Short problem |
Retype the lines below without any changes.

Data for processing |
⟨

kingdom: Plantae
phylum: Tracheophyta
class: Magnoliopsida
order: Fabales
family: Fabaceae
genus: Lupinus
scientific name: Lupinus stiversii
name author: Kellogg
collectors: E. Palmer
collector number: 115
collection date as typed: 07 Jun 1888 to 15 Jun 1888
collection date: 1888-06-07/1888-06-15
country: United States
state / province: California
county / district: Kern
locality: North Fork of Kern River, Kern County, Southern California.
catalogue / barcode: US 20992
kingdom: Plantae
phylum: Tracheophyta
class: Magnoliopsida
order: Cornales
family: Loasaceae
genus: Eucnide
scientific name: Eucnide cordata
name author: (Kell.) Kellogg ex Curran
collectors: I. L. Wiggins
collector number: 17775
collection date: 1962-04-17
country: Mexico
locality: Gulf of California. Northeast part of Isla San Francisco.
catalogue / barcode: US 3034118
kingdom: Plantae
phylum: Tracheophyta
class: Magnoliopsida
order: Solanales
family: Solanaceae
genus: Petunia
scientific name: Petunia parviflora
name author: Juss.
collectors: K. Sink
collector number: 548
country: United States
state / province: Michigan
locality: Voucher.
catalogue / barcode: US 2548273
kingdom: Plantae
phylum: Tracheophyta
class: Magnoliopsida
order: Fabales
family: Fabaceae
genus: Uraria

⟩

Result of this task |
kingdom: Plantae
phylum: Tracheophyta
class: Magnoliopsida
order: Fabales
family: Fabaceae
genus: Lupinus
scientific name: Lupinus stiversii
name author: Kellogg
collectors: E. Palmer
collector number: 115
collection date as typed: 07 Jun 1888 to 15 Jun 1888
collection date: 1888-06-07/1888-06-15
country: United States
state / province: California
county / district: Kern
locality: North Fork of Kern River, Kern County, Southern California.
catalogue / barcode: US 20992
kingdom: Plantae
phylum: Tracheophyta
class: Magnoliopsida
order: Cornales
family: Loasaceae
genus: Eucnide
scientific name: Eucnide cordata
name author: (Kell.) Kellogg ex Curran
collectors: I. L. Wiggins
collector number: 17775
collection date: 1962-04-17
country: Mexico
locality: Gulf of California. Northeast part of Isla San Francisco.
catalogue / barcode: US 3034118
kingdom: Plantae
phylum: Tracheophyta
class: Magnoliopsida
order: Solanales
family: Solanaceae
genus: Petunia
scientific name: Petunia parviflora
name author: Juss.
collectors: K. Sink
collector number: 548
country: United States
state / province: Michigan
locality: Voucher.
catalogue / barcode: US 2548273
kingdom: Plantae
phylum: Tracheophyta
class: Magnoliopsida
order: Fabales
family: Fabaceae
genus: Uraria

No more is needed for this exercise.